What you need to do:
Please set out each line below exactly as it stands, without the images.

[Saved entries]
=======

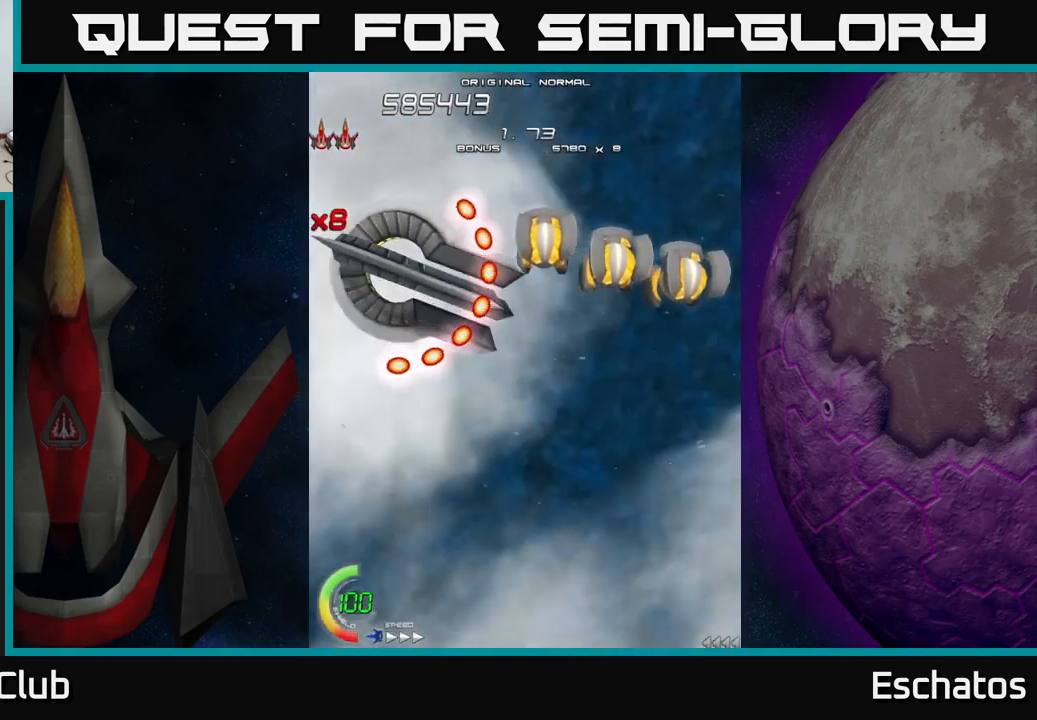
{"buttons": ["X", "DPAD_UP", "DPAD_LEFT"], "left_stick": "center", "right_stick": "center", "events": [[284, "DPAD_RIGHT", "up"], [450, "DPAD_LEFT", "down"]]}
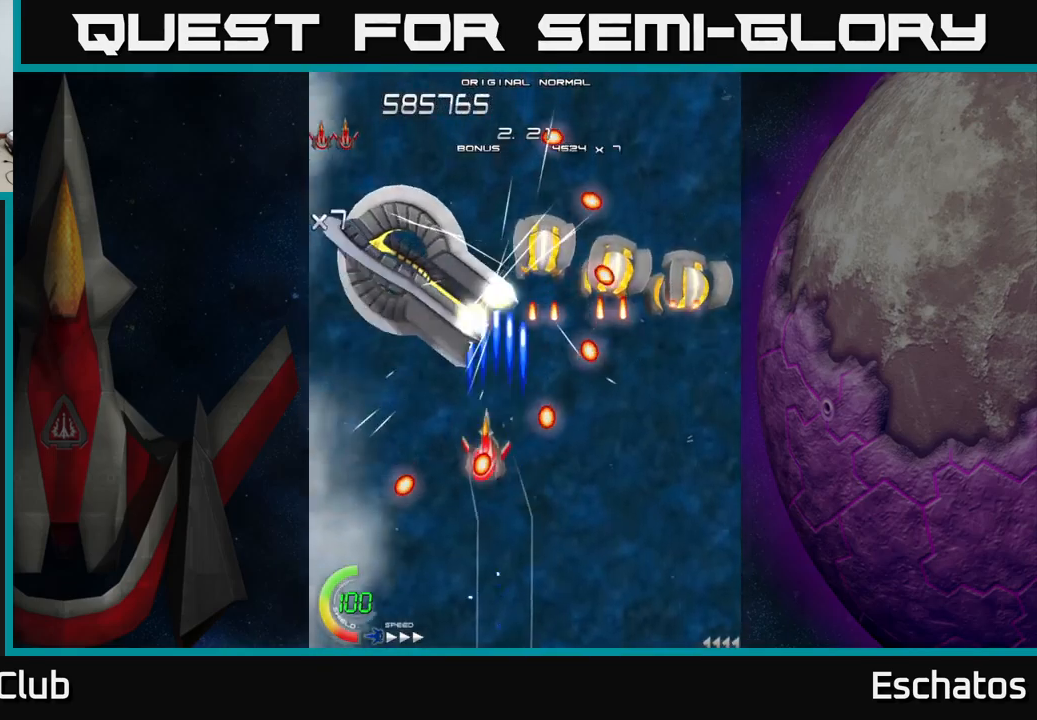
{"buttons": ["X", "DPAD_DOWN"], "left_stick": "center", "right_stick": "center", "events": [[234, "DPAD_UP", "up"], [250, "DPAD_LEFT", "up"], [500, "DPAD_DOWN", "down"]]}
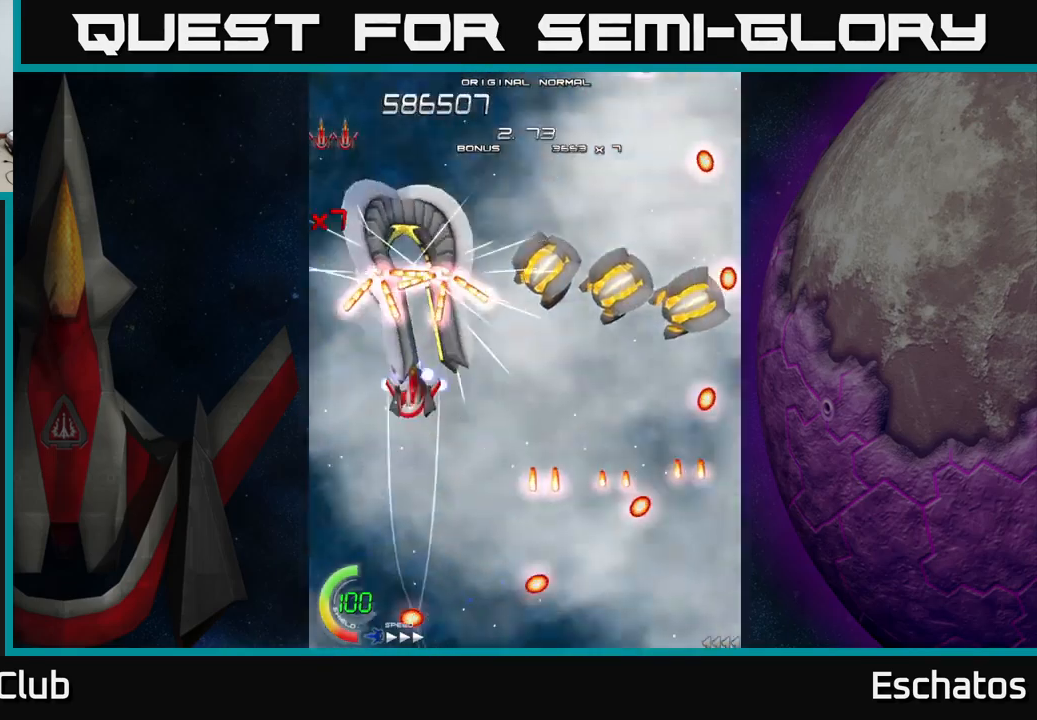
{"buttons": ["X", "DPAD_DOWN"], "left_stick": "center", "right_stick": "center", "events": [[134, "DPAD_DOWN", "up"], [350, "DPAD_DOWN", "down"]]}
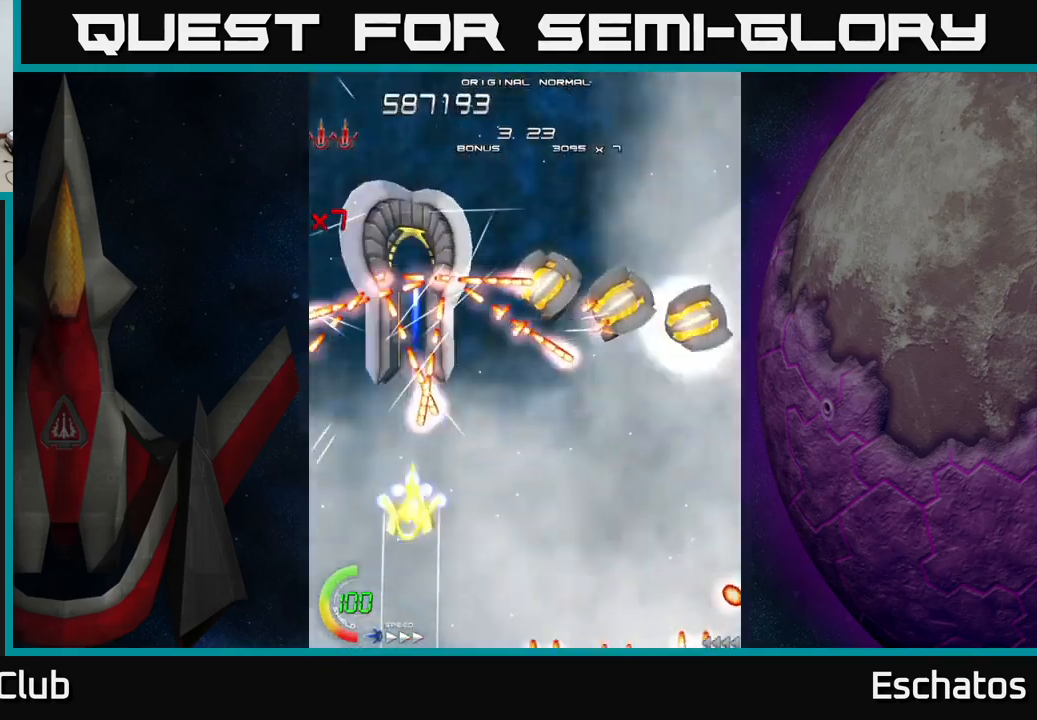
{"buttons": ["X"], "left_stick": "center", "right_stick": "center", "events": [[267, "DPAD_DOWN", "up"]]}
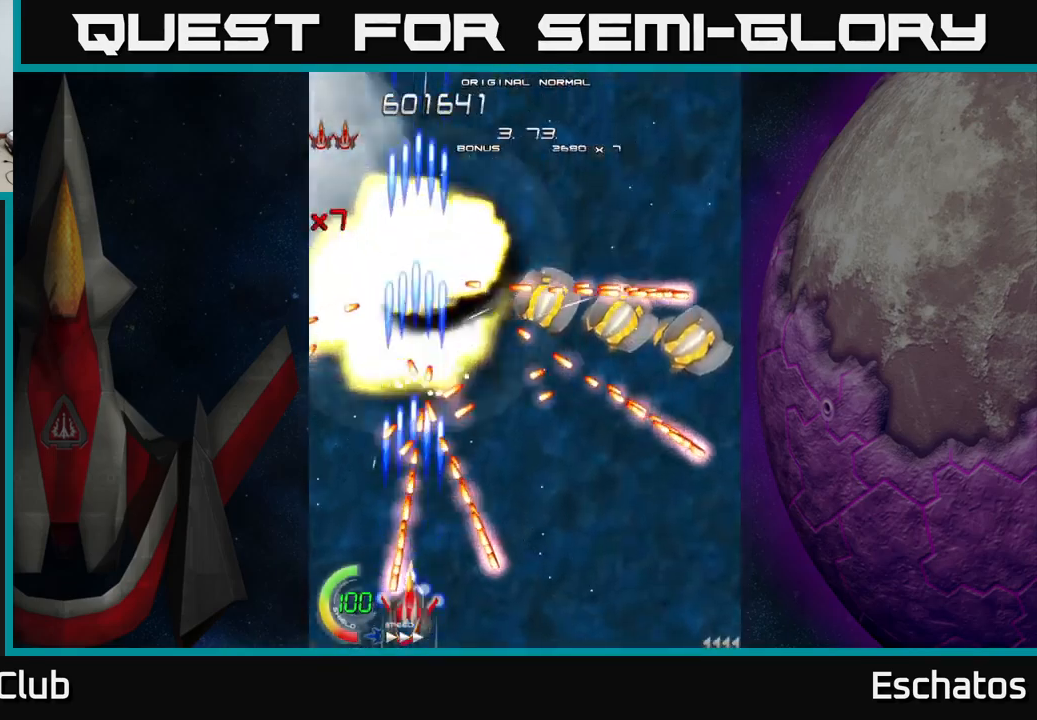
{"buttons": ["A", "X", "DPAD_RIGHT"], "left_stick": "center", "right_stick": "center", "events": [[17, "DPAD_RIGHT", "down"], [67, "DPAD_RIGHT", "up"], [284, "DPAD_UP", "down"], [384, "DPAD_UP", "up"], [400, "DPAD_RIGHT", "down"], [467, "A", "down"]]}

=======

Written solution:
{"buttons": ["X", "DPAD_UP", "DPAD_LEFT"], "left_stick": "center", "right_stick": "center", "events": [[284, "DPAD_RIGHT", "up"], [450, "DPAD_LEFT", "down"]]}
{"buttons": ["X", "DPAD_DOWN"], "left_stick": "center", "right_stick": "center", "events": [[234, "DPAD_UP", "up"], [250, "DPAD_LEFT", "up"], [500, "DPAD_DOWN", "down"]]}
{"buttons": ["X", "DPAD_DOWN"], "left_stick": "center", "right_stick": "center", "events": [[134, "DPAD_DOWN", "up"], [350, "DPAD_DOWN", "down"]]}
{"buttons": ["X"], "left_stick": "center", "right_stick": "center", "events": [[267, "DPAD_DOWN", "up"]]}
{"buttons": ["A", "X", "DPAD_RIGHT"], "left_stick": "center", "right_stick": "center", "events": [[17, "DPAD_RIGHT", "down"], [67, "DPAD_RIGHT", "up"], [284, "DPAD_UP", "down"], [384, "DPAD_UP", "up"], [400, "DPAD_RIGHT", "down"], [467, "A", "down"]]}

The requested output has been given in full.